Between the second quarter of 2000
and the third quarter of 2009, Michigan lost 858,400, according to George
Fulton, director of the Research Seminar on Quantitative Economics at the
University of Michigan told the Revenue Estimating Conference.
And between the third quarter of
2009 and the fourth quarter of 2017, Fulton projected the state will have
gained 568,900 jobs, or 66 percent of the jobs that were lost.
In terms of specific sectors,
manufacturing could see a major decline from its fourth quarter 2012 to 2013
job growth rate of roughly 21,000 jobs down to 15,000 jobs by the end of the
fourth quarter 2015. It could then be slashed further to growth of 4,000 jobs
between the fourth quarters of 2015 and 2016.

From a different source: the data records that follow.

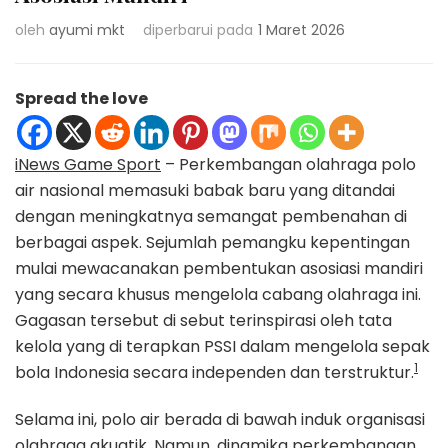
oleh
ayumi mkt
diperbarui pada
1 Maret 2026
Spread the love
iNews Game Sport
– Perkembangan olahraga polo
air nasional memasuki babak baru yang ditandai
dengan meningkatnya semangat pembenahan di
berbagai aspek. Sejumlah pemangku kepentingan
mulai mewacanakan pembentukan asosiasi mandiri
yang secara khusus mengelola cabang olahraga ini.
Gagasan tersebut di sebut terinspirasi oleh tata
kelola yang di terapkan PSSI dalam mengelola sepak
1
bola Indonesia secara independen dan terstruktur.
Selama ini, polo air berada di bawah induk organisasi
olahraga akuatik. Namun, dinamika perkembangan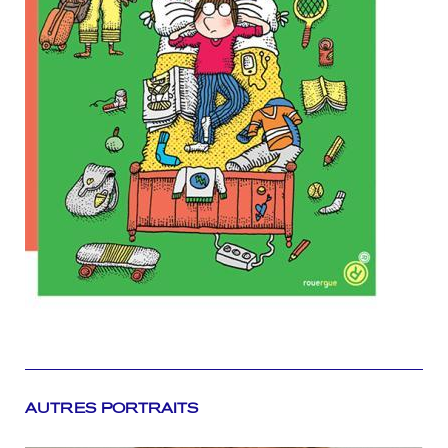
AUTRES PORTRAITS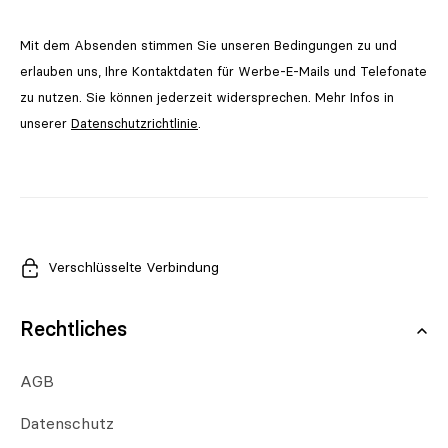
Mit dem Absenden stimmen Sie unseren Bedingungen zu und
erlauben uns, Ihre Kontaktdaten für Werbe-E-Mails und Telefonate
zu nutzen. Sie können jederzeit widersprechen. Mehr Infos in
unserer
Datenschutzrichtlinie
.
Verschlüsselte Verbindung
Rechtliches
AGB
Datenschutz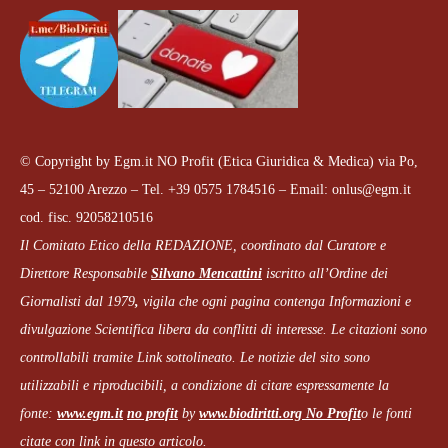
© Copyright by Egm.it NO Profit (Etica Giuridica & Medica) via Po,
45 – 52100 Arezzo – Tel. +39 0575 1784516 – Email: onlus@egm.it
cod. fisc. 92058210516
Il Comitato Etico della REDAZIONE, coordinato dal
Curatore e
Direttore Responsabile
Silvano Mencattini
iscritto all’Ordine dei
Giornalisti dal 1979
,
vigila che
ogni pagina
contenga Informazioni e
divulgazione Scientifica libera da conflitti di interesse. Le citazioni sono
controllabili tramite Link sottolineato.
Le notizie del sito sono
utilizzabili e riproducibili, a condizione di citare espressamente la
fonte:
www.egm.it
no profit
b
y
www.biodiritti.org
No Profit
o le fonti
citate con link in questo articolo.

“If manufacturing turns down
substantially, then the Michigan economy can’t absorb that at this point,”
Fulton said. “But if it holds its own, this economy can and does continue
to grow.”
The trade, transportation and
utilities sector also goes from 15,000 new jobs at the end of fourth quarter
2013 down to possibly 10,000 jobs by the end of fourth quarter 2015 (and 9,000
at the end of fourth quarter 2016).
Government jobs are showing an
increase, having gone from a loss of 7,000 jobs at the end of fourth quarter
2013 to a loss of 1,000 jobs at the end of 2015 and a gain of 1,000 jobs at the
end of fourth quarter 2016.
Despite the slowdown in job growth,
unemployment, projected to be at 5.6 percent by the end of 2015, will continue
to decline, Fulton said. In fact, he anticipates it will drop to 5.1 percent in
2016 and 4.7 percent in 2017.
Personal income growth also grows
moderately from 4.2 percent in 2015 to 4.5 percent in 2016 and 4.7 percent in
2017. Real disposable income surges to 4.9 percent in 2015 but then hovers
around 2.1 percent in 2016 and 2.2 percent in 2017.
And there was good news on U.S.
light vehicle sales.
“While growing since 2009,
total sales have fallen short of 16-plus million units between 1999 and
2009,” Fulton said, noting that U.S. light vehicle sales hit 16.4 million
in 2014. “In our forecast, we move up from there.
Vehicle sales could hit 16.8 million
by the end of 2015 and eve cross the 17 million mark in 2016 at 17.1 million.
The Detroit Three’s share of that could be 7.5 million in (44.5 percent) in
2015 and 7.7 million (44.7 percent) in 2016.
“To sum up, there has been good
progress, but more yet to do,” Fulton said.